***** Dataset extract *****

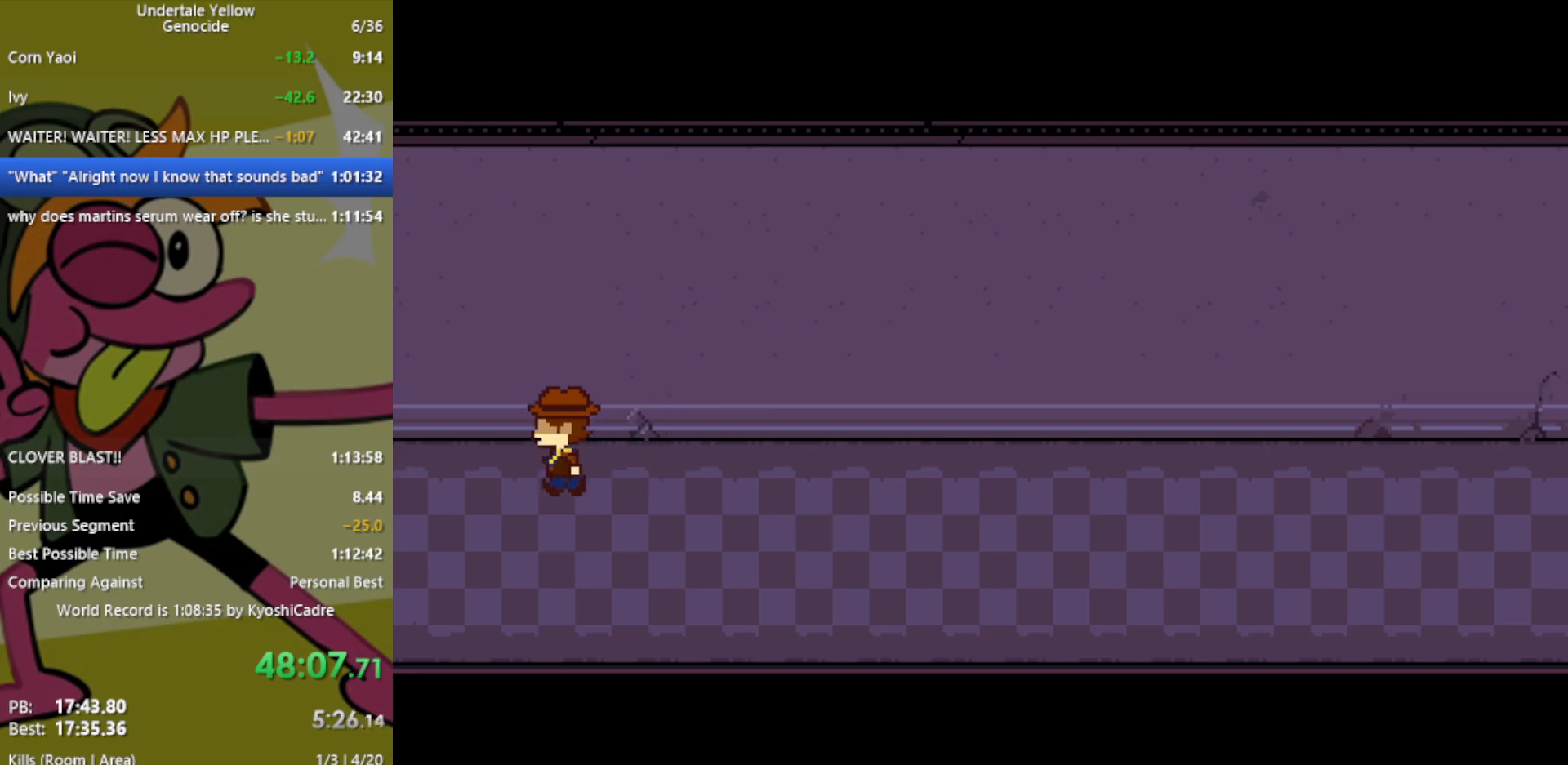
{"keys": ["left"], "events": []}
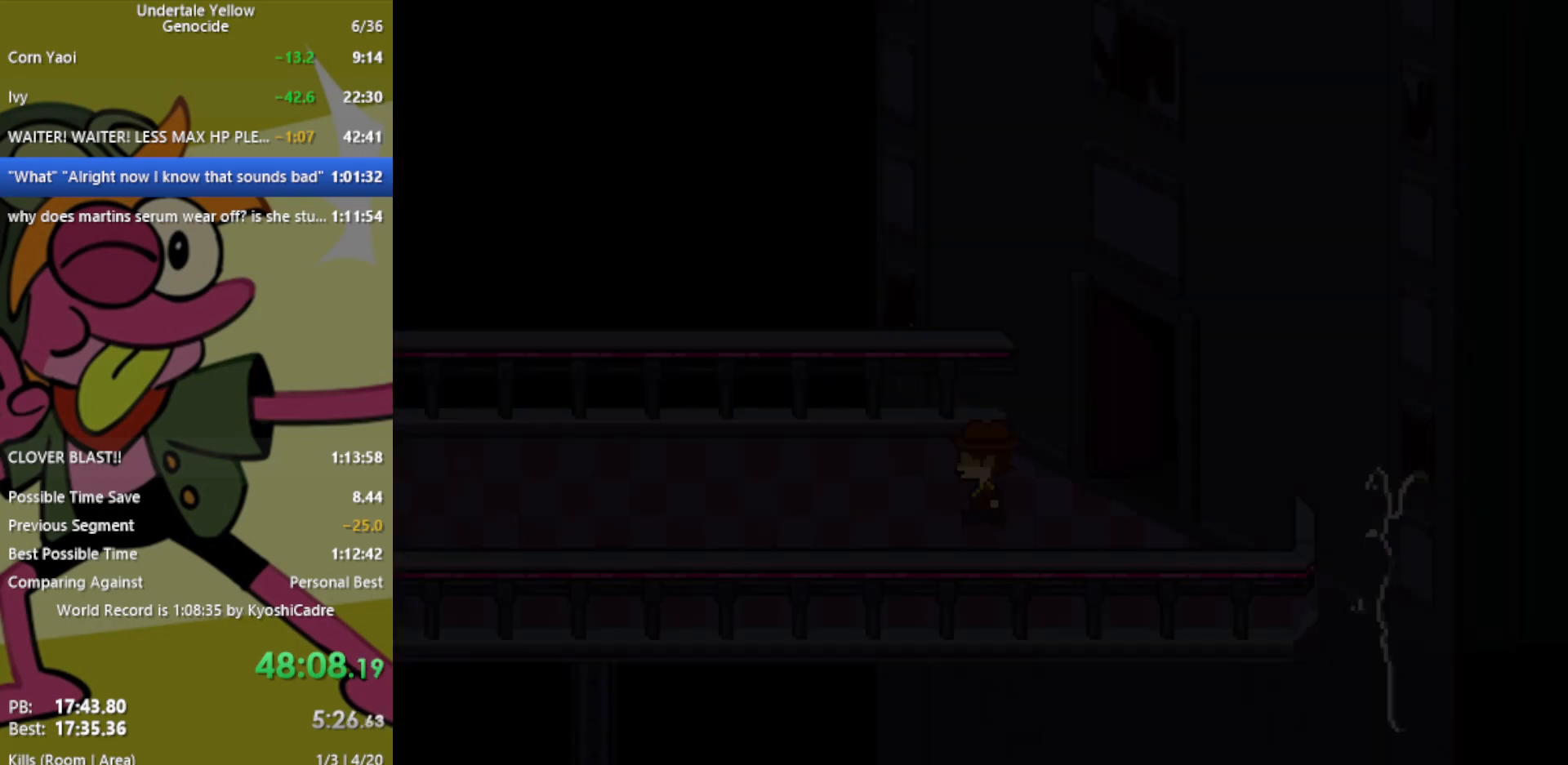
{"keys": ["left"], "events": []}
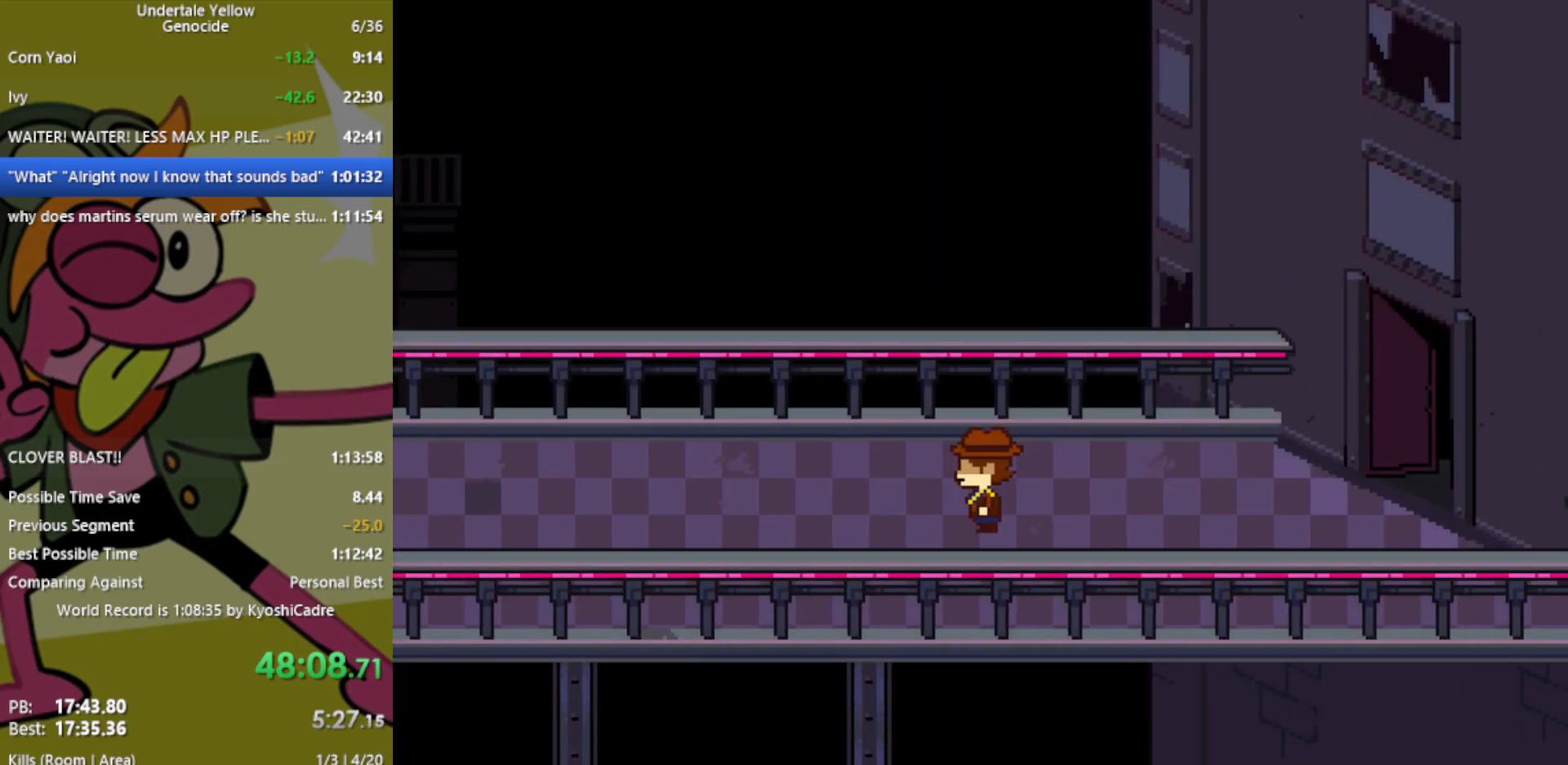
{"keys": ["left"], "events": []}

*****

Apart from the pictures, every line of the material above is to be returned word for word.

{"keys": ["left"], "events": []}
{"keys": ["left"], "events": []}
{"keys": ["left"], "events": []}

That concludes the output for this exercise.